An apparent misunderstanding regarding the relationship between the Family and Medical Leave Act and state law landed this employer in some seriously hot water.
The unnamed employee in this case began working as a marketing director for VCNY Home in around June of 2016. VCNY Home is a New Jersey-based textiles manufacturer and importer.
About a year later, she told her employer that she was pregnant.
The employee gave birth in mid-January of 2018. She began a period of maternity leave under the federal Family and Medical Leave Act (FMLA). That law gives new parents the right to take 12 weeks of unpaid leave.
During that initial leave period, she told her employer that she intended to take an additional 12 weeks of leave after her 12 weeks of FMLA leave.
She said those additional 12 weeks were separately available to her under the New Jersey Family Leave Act.
In response, the employer told her by letter that FMLA leave and leave under the state law run concurrently. The letter told her to return to work by a specified date in mid-June of 2018. If she didn’t, it added, the employer would view her refusal to return as a resignation.
They Can’t Both Be Right
So who had it right? According to the New Jersey attorney general, the employee got it right and the employer got it wrong. In other words, leave under the federal and state laws runs consecutively, not concurrently. And that meant the law gave the employee the right to take the full 24 weeks that she sought.
The employee filed an initial complaint with the state’s Division on Civil Rights in April of 2018. She said her employer violated the state’s family leave act.
After she filed her complaint, the employer permitted her to take leave under the state law.
She returned to work near the beginning of July of 2018. The employer then began a campaign of harassing and retaliatory behavior, she said.
She said the employer redirected a workplace security camera so that it pointed directly at her workstation.
That’s Not Funny
In addition, she said the company’s chief operating officer made a demeaning and inappropriate joke.
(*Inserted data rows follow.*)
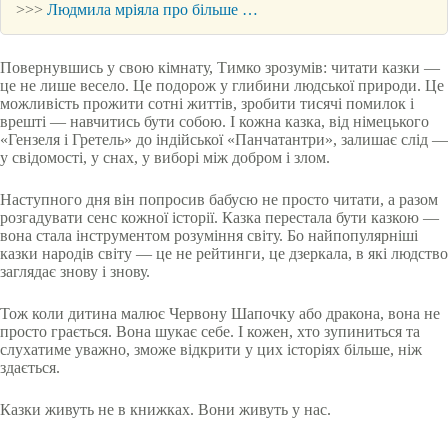
>>>
Людмила мріяла про більше …
Повернувшись у свою кімнату, Тимко зрозумів: читати казки —
це не лише весело. Це подорож у глибини людської природи. Це
можливість прожити сотні життів, зробити тисячі помилок і
врешті — навчитись бути собою. І кожна казка, від німецького
«Гензеля і Гретель» до індійської «Панчатантри», залишає слід —
у свідомості, у снах, у виборі між добром і злом.
Наступного дня він попросив бабусю не просто читати, а разом
розгадувати сенс кожної історії. Казка перестала бути казкою —
вона стала інструментом розуміння світу. Бо найпопулярніші
казки народів світу — це не рейтинги, це дзеркала, в які людство
заглядає знову і знову.
Тож коли дитина малює Червону Шапочку або дракона, вона не
просто грається. Вона шукає себе. І кожен, хто зупиниться та
слухатиме уважно, зможе відкрити у цих історіях більше, ніж
здається.
Казки живуть не в книжках. Вони живуть у нас.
He allegedly said, “So how old is your daughter? Six years old by now?”
The employer also excluded the employee from meetings and took away some job responsibilities, she alleged.
She also said the employer retaliated against her by telling her she had to take a two-week business trip to India and China. She asked to delay the trip until she was no longer exclusively breastfeeding her newborn daughter. And she supported that request with a note from her physician.
The employer denied the request. It then terminated the employee near the beginning of October of 2018. Why? It said it let her go because she was either unable or unwilling to perform an essential job function.
The employee then amended her complaint with the state. She added allegations that the employer illegally denied her a reasonable accommodation relating to breastfeeding. And she said it terminated her employment in retaliation for her earlier complaint against it. The amended complaint asserted a violation of the New Jersey Law Against Discrimination.
The parties eventually participated in mediation proceedings, which produced a consent order and decree in February of this year.
Under the terms of the decree, the employer will pay the employee $195,000.
It further agreed to review and revise as needed its policies and procedures, including those specifically related to discrimination and harassment.
The employer will also train its human resources employees, supervisors, managers and owners regarding the requirements of the two state laws at issue.
It will also submit compliance-related reports to the state for three years.
Although it agreed to enter into the consent decree, the employer denied that it violated state law and did not admit to liability.
Here’s the takeaway for employers.
First, the federal FMLA’s mandate of 12 weeks of unpaid leave sets a floor, not a ceiling. States are free to be even kinder to employees by supplementing that total, just as New Jersey has done.
Second, when both federal and state laws address the same topic, it’s vitally important for employers to understand precisely what they say — and how they relate to one another.